Résumé de la décision
La Cour de Cassation, chambre criminelle, a rendu un arrêt le 30 janvier 2001 concernant le pourvoi formé par X..., partie civile, contre l'arrêt de la cour d'appel de Montpellier du 30 septembre 1999. Dans cette affaire, la cour d'appel avait relaxé Claude Z... et Antoine Y... des accusations de complicité de diffamation envers un citoyen chargé d'un service public. Le pourvoi a été déclaré irrecevable car il avait été formé plus de trois jours francs après l'arrêt contesté, en violation de l'article 59 de la loi du 29 juillet 1881.
Arguments pertinents
La Cour a fondé sa décision sur le non-respect du délai de pourvoi, stipulé par la loi. En effet, l'article 59 de la loi du 29 juillet 1881 précise que le pourvoi doit être formé dans un délai de trois jours francs à compter de la notification de l'arrêt. La Cour a donc conclu que :
> "le pourvoi, formé le 5 octobre 1999, soit plus de 3 jours francs après l'arrêt rendu contradictoirement le 30 septembre 1999, est dès lors, irrecevable".

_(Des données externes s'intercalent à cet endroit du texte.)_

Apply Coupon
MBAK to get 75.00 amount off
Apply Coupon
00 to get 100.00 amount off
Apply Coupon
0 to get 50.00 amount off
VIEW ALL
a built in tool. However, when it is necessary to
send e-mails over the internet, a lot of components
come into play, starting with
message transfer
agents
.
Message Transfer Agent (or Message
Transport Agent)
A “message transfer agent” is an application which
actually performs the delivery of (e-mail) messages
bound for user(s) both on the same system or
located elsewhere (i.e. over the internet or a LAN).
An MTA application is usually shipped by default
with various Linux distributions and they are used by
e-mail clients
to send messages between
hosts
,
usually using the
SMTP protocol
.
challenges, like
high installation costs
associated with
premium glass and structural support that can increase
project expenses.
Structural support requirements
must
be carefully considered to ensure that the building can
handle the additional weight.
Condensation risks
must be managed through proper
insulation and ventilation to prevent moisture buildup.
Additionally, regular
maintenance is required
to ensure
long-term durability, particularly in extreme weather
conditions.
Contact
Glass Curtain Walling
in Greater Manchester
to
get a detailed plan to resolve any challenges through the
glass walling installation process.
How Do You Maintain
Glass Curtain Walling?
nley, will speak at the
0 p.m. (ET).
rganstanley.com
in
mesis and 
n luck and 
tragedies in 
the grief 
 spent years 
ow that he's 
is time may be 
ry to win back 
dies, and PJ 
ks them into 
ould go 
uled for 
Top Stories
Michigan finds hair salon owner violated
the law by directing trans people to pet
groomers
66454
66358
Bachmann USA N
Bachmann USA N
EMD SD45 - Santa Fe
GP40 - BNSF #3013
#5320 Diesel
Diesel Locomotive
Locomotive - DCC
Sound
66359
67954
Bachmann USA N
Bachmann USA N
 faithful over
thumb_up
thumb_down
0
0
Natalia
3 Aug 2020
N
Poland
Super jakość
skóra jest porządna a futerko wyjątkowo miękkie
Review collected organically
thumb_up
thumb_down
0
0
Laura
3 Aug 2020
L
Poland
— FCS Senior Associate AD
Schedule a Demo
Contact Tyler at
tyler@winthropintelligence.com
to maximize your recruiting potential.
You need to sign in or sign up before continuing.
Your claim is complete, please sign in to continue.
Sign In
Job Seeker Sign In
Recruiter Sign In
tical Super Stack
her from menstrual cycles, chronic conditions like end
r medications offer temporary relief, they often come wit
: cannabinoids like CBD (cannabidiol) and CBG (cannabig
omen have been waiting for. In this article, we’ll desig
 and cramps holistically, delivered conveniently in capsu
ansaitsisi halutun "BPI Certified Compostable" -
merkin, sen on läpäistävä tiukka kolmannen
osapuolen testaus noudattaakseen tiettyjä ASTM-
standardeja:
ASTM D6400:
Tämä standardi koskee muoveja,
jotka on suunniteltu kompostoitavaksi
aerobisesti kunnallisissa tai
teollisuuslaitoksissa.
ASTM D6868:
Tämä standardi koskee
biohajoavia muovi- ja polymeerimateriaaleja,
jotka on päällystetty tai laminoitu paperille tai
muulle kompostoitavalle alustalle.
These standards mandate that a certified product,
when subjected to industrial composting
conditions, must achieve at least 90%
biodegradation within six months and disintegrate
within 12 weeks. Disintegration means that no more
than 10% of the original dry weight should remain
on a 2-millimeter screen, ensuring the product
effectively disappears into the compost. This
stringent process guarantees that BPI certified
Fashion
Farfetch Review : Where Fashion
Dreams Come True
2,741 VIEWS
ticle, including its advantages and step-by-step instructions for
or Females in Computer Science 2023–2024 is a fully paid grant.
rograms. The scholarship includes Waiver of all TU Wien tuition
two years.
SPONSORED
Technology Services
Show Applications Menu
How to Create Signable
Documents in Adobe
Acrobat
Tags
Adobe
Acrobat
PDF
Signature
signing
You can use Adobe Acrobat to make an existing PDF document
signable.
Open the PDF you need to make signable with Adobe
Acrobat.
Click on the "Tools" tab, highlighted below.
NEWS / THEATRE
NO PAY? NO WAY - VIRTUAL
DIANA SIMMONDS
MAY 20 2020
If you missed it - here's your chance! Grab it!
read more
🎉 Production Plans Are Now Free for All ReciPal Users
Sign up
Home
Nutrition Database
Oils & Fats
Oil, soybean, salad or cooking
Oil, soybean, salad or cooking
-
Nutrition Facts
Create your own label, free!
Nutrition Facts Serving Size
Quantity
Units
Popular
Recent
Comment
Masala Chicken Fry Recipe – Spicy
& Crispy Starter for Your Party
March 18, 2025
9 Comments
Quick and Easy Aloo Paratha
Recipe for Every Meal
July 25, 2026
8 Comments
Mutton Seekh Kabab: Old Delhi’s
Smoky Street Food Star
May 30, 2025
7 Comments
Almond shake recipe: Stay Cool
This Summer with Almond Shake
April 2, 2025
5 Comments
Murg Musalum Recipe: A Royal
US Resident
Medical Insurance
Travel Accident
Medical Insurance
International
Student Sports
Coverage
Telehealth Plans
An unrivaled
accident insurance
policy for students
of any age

Cette citation met en lumière l'importance du respect des délais procéduraux, qui sont essentiels à la bonne administration de la justice.
Interprétations et citations légales
Dans cette décision, la Cour de Cassation a appliqué l'article 59 de la loi du 29 juillet 1881, qui régit les délais de pourvoi en matière de diffamation. Cet article stipule que :
> "Le pourvoi en cassation est formé dans un délai de trois jours francs à compter de la notification de la décision".
L'interprétation de cet article souligne que le respect des délais est une condition sine qua non pour l'exercice du droit de recours. La Cour a ainsi réaffirmé que le non-respect de ce délai entraîne l'irrecevabilité du pourvoi, ce qui est une règle fondamentale en matière de procédure pénale.
En conclusion, cette décision illustre l'importance des délais dans le cadre des recours en cassation et rappelle aux parties l'obligation de respecter les prescriptions légales pour garantir l'accès à la justice.